The existing V4 primers used for readytowear are based on the old EMP primers, might be worth adding additional ones with the updated EMP primers. (doubt this will have a big impact overall though).
- Those primers were used because the pre-cooked classifiers on the QIIME 2 resource page also uses the old EMP primers. @Nicholas_Bokulich and @SoilRotifer any thoughts on updating or adding the new EMP primers into the resource page (using rescript)?
Update to include newest GTDB (2 new releases exist now since the 89 relase. latest: Release 06-RS202 as of April 27, 2021)
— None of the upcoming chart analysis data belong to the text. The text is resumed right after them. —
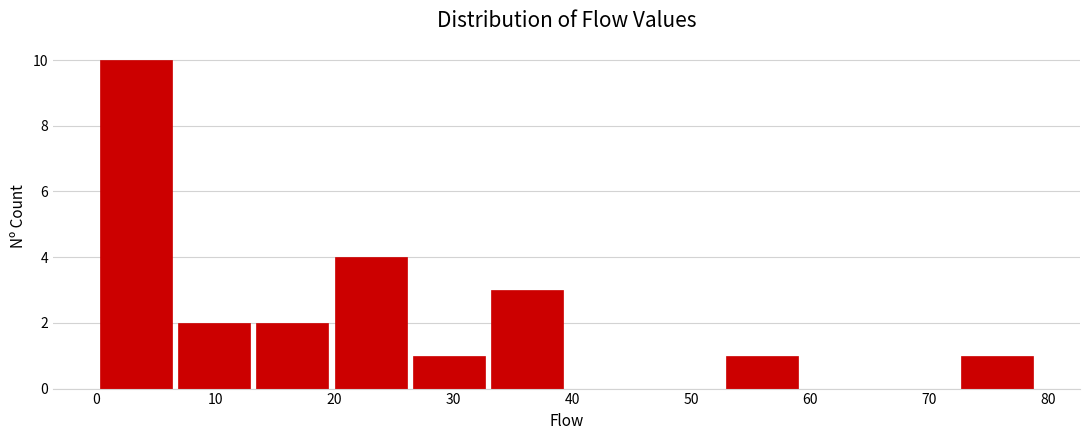

Reading left to right, transcribe this chart: for each bar, give the range it covers on the x-axis and its height. Neither the bar edges nor the heights are printed on the chart, so give them approximately, as read against the axes.

0 to 7: 10
7 to 13: 2
13 to 20: 2
20 to 26: 4
26 to 33: 1
33 to 40: 3
40 to 46: 0
46 to 53: 0
53 to 59: 1
59 to 66: 0
66 to 72: 0
72 to 79: 1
Since the EMP website seems to be down at the moment, these are old & and new V4 primers I mentioned above (copied from EMP website):

Updated sequences: 515F (Parada)–806R (Apprill), forward-barcoded:
FWD: GTGYCAGCMGCCGCGGTAA;
REV: GGACTACNVGGGTWTCTAAT

Original sequences: 515F (Caporaso)–806R (Caporaso), reverse-barcoded:
FWD: GTGCCAGCMGCCGCGGTAA;
REV: GGACTACHVGGGTWTCTAAT

jwdebelius · May 4, 2021, 12:28am

Thanks @Mehrbod_Estaki!

I think then the specific answer to my question is to use the full length classifier becasue training specific weighting seems like more than I want to do for a one-off project. (See aforementioned laziness ). I wondered if one solution for other region that might at least represent some kind of average or midpoint might be to at a minimum filter the weights so that you could have a different set or subset of weights based on what was amplified

Best,
Justine

BenKaehler · May 4, 2021, 5:47pm

Hi @jwdebelius,

Thanks very much @Mehrbod_Estaki for remembering that conversation. I note that the Caporaso primers are still used for the pretrained classifiers. Should we recommend that they update those?
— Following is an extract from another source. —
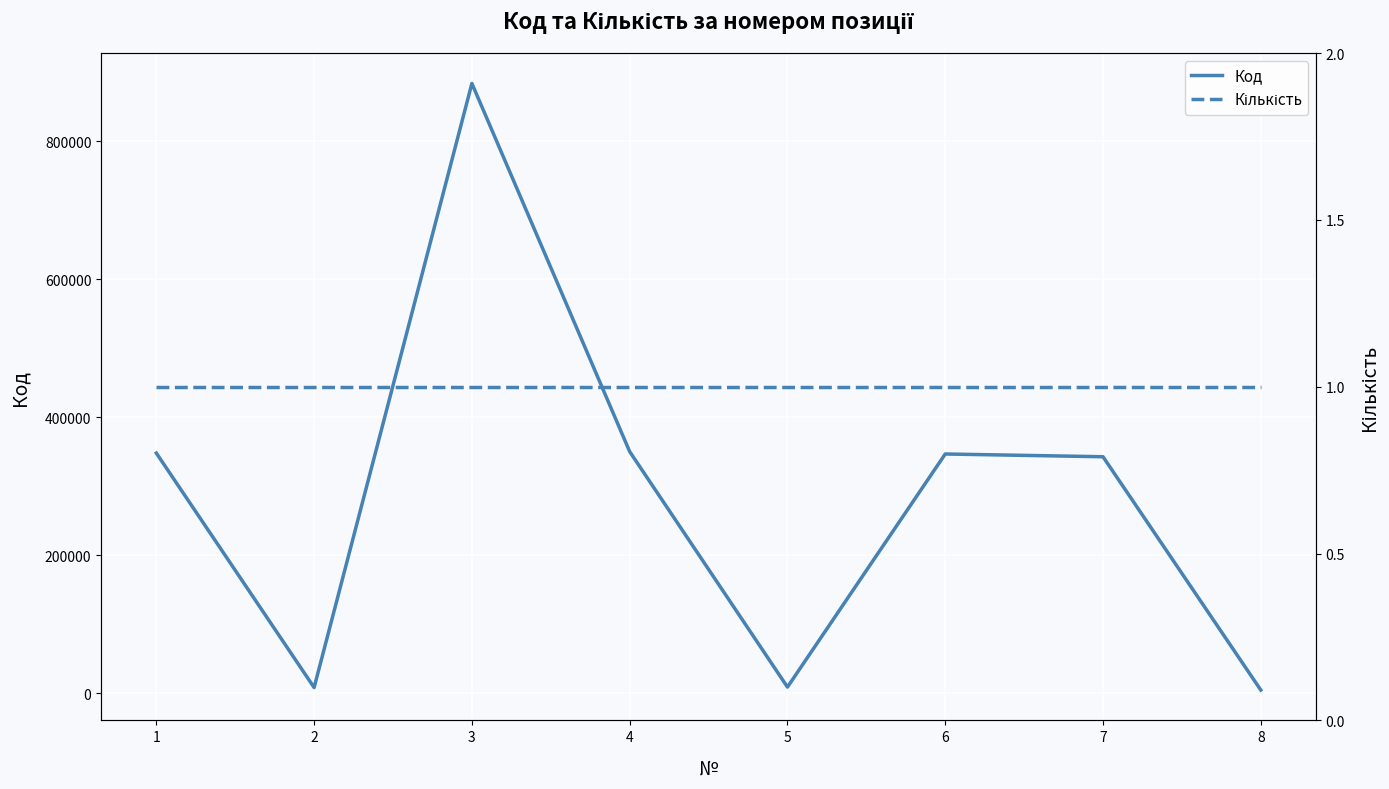

Count the number of categories in the chart.

8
@jwdebelius, there are two options I can think of that won’t take months of development. In my experience they will probably give fairly similar results.

Just use full length sequences and full length readytowear weights. That is, don’t trim anything.
Trim your reference db using your V3V4 primers then use it to build new weights for your habitat of choice.

I know you said you were too lazy for the second option, but it is probably just as easy as downloading weights from readytowear. You can probably do it with a single call to clawback assemble-weights-from-Qiita. You would have already done most of the steps in the tutorial.

It’s up to you, though, and it probably won’t make much difference.

I hope that helps.

Ben